On Dienstag, 18. Juni 2013 03:05:05 CEST, David Lang wrote:
On Mon, 17 Jun 2013, Thomas L?bking wrote:

Subject: [trojita] Re: Using QtKeychain ...

This seems like familiar territory :-)

It's not the best way possible, but do you really want to drive away users because of this? Does that really improve their security?

I'm a bit puzzled by that mail.

Just to recap:

- i don't believe we should require a keyserver in order to avoid storing 
plaintext, as this would make trojita inconvenient for users not using 
keyservers w/o necessarily getting them more security

- kwallet does not provide any security beyond offline security (like an 
encrypted FS would)

- users need to care about their security. they should be made aware when 
sensitive data would have to be stored plaintext and preferably enabled to deal 
with that situation (by choosing the path for the sensitive data explicitly)

- the target is never encryption, but data protection. this can be reached by 
living alone with a dragon in a castle, keeping the sensitive data on an 
external storage you keep close to you or by encryption on hardware, filesystem 
or application level.

- online data protection can only be reached by authorizing to the system (eg. 
with an ssl key on a usb stick or a password that is matched against a hash)


If trojita wants to provide app-level on/offline protection, it will require to 
receive authorization (either by pam or having the user enter a password) and 
use that to decrypt encrypted login data to send it to the server(s), ie. what

/usr/bin/openssl enc -e -aes-256-cbc -salt -in "$file" -out "$file.aes" -pass 
pass:"$pass"
/usr/bin/openssl enc -d -aes-256-cbc -in "$file" -out "${file%.aes}" -pass 
pass:"$pass"

would do.

Personally i would consider online protection through file/socket permissions 
and offline protection by keyserver OR encrypted FS OR encrypted file OR 
removable storage equally sufficient and only determined by the strength of 
your password (ie. brute force)

The goal is to secure private autorization data when your device is stolen.
If a skilled attacker has online access to your box, you have inevitably lost.
He'll read the process memory or log your input to get the required passwords.

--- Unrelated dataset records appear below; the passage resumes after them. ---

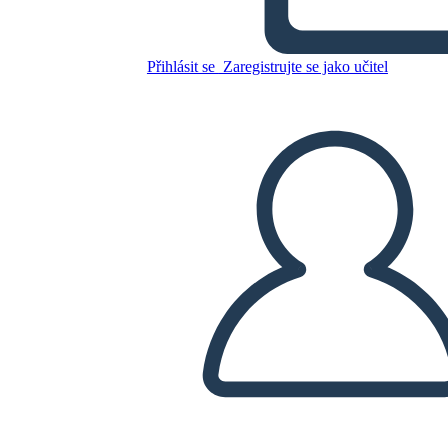
Zkopírujte tento scénář
VYTVOŘIT STORYBOARD
Přihlásit se
Zaregistrujte se jako učitel
PŘEHRÁT PREZENTACI
PŘEČTI MI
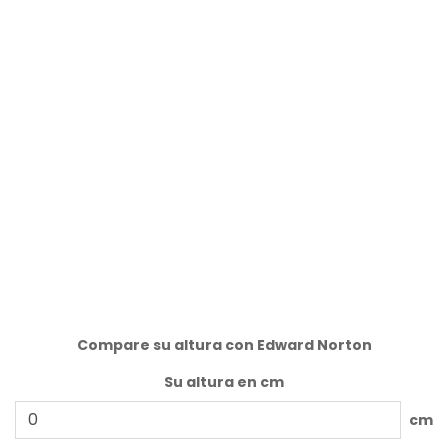
Compare su altura con Edward Norton
Su altura en cm
cm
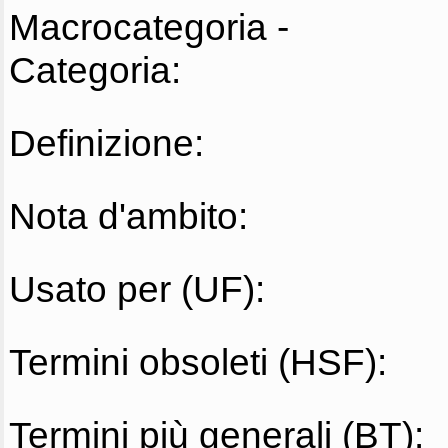
Macrocategoria -
Categoria:
Definizione:
Nota d'ambito:
Usato per (UF):
Termini obsoleti (HSF):
Termini più generali (BT):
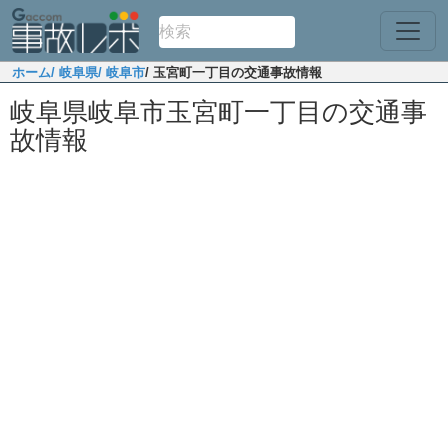
ホーム
/ 岐阜県
/ 岐阜市
/ 玉宮町一丁目の交通事故情報
岐阜県岐阜市玉宮町一丁目の交通事
故情報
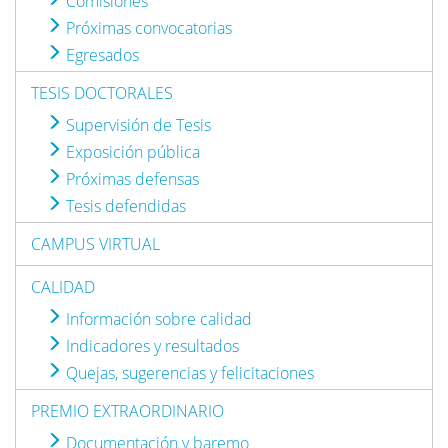
Comisiones
Próximas convocatorias
Egresados
TESIS DOCTORALES
Supervisión de Tesis
Exposición pública
Próximas defensas
Tesis defendidas
CAMPUS VIRTUAL
CALIDAD
Información sobre calidad
Indicadores y resultados
Quejas, sugerencias y felicitaciones
PREMIO EXTRAORDINARIO
Documentación y baremo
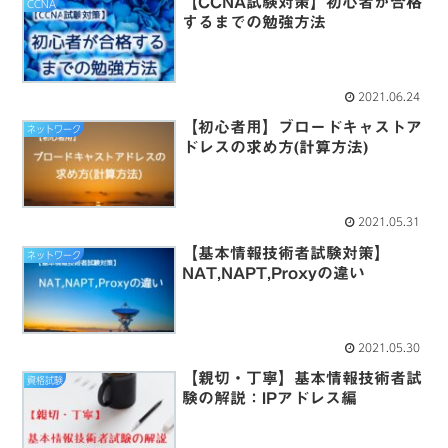
【CCNA試験対策】初心者が合格
CCNA
するまでの勉強方法
2021.06.24
【初心者用】ブロードキャストア
ネットワーク
ドレスの求め方(計算方法)
2021.05.31
【基本情報技術者試験対策】
ネットワーク
NAT,NAPT,Proxyの違い
2021.05.30
【親切・丁寧】基本情報技術者試
資格試験
験の解説：IPアドレス編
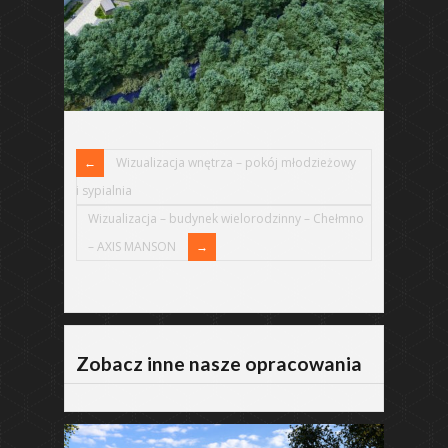
Wizualizacja wnętrza – pokój młodzieżowy
i sypialnia
Wizualizacja – budynek wielorodzinny – Chełmno
– AXIS MANSON
Zobacz inne nasze opracowania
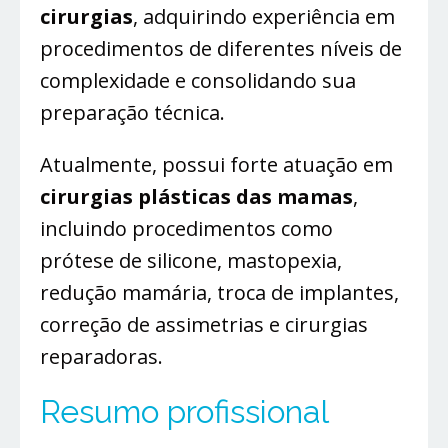
cirurgias
, adquirindo experiência em
procedimentos de diferentes níveis de
complexidade e consolidando sua
preparação técnica.
Atualmente, possui forte atuação em
cirurgias plásticas das mamas
,
incluindo procedimentos como
prótese de silicone, mastopexia,
redução mamária, troca de implantes,
correção de assimetrias e cirurgias
reparadoras.
Resumo profissional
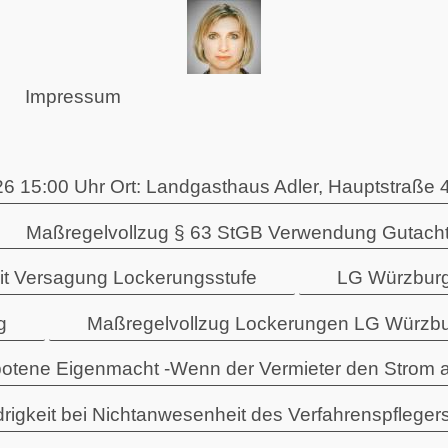
Impressum
6 15:00 Uhr Ort: Landgasthaus Adler, Hauptstraße 
Maßregelvollzug § 63 StGB Verwendung Gutacht
eit Versagung Lockerungsstufe
LG Würzburg
g
Maßregelvollzug Lockerungen LG Würzbu
otene Eigenmacht -Wenn der Vermieter den Strom a
rigkeit bei Nichtanwesenheit des Verfahrenspfleger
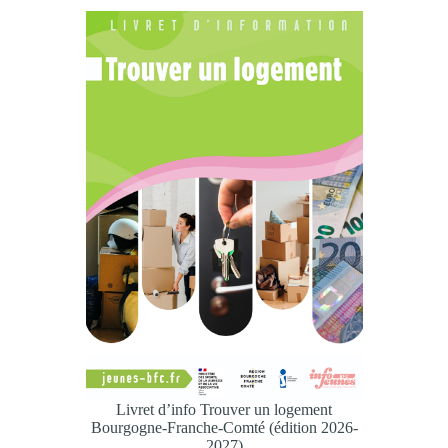
Livret d’info Trouver un logement
Bourgogne-Franche-Comté (édition 2026-
2027)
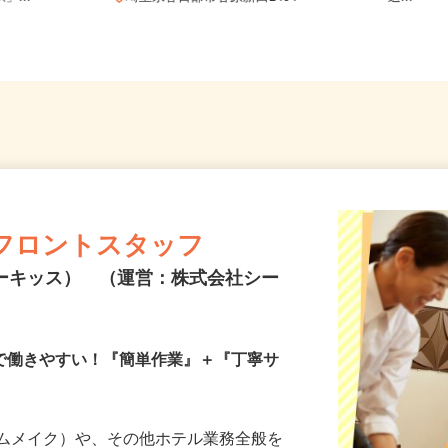
」...
埼玉県春日部市谷原新田1404
送...
フロントスタッフ
ルドーリーキッス） （運営：株式会社シー
ので働きやすい！『簡単作業』＋『丁寧サ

PS: The NSA reads your stuff anyway ;-P


If you encrypt the file, you then have to worry about how you protect the encryption key. It needs to either be stored in a file or hard-coded into the app binary. Neither is good.

Either is actually worthless.
Any authorization knowledge has to be "private" to the user, where "private" is 
subject to context definition.
Therefore, if the box is not private, the authorization must not be on it.
If the box is private, any further authorization is superfluous.

FTR: Hardcoding the (same for everyone...) key in binaries is (sorry, i can't help it ;-) 
of course ridiculous. See "CSS" or similar silly attempts.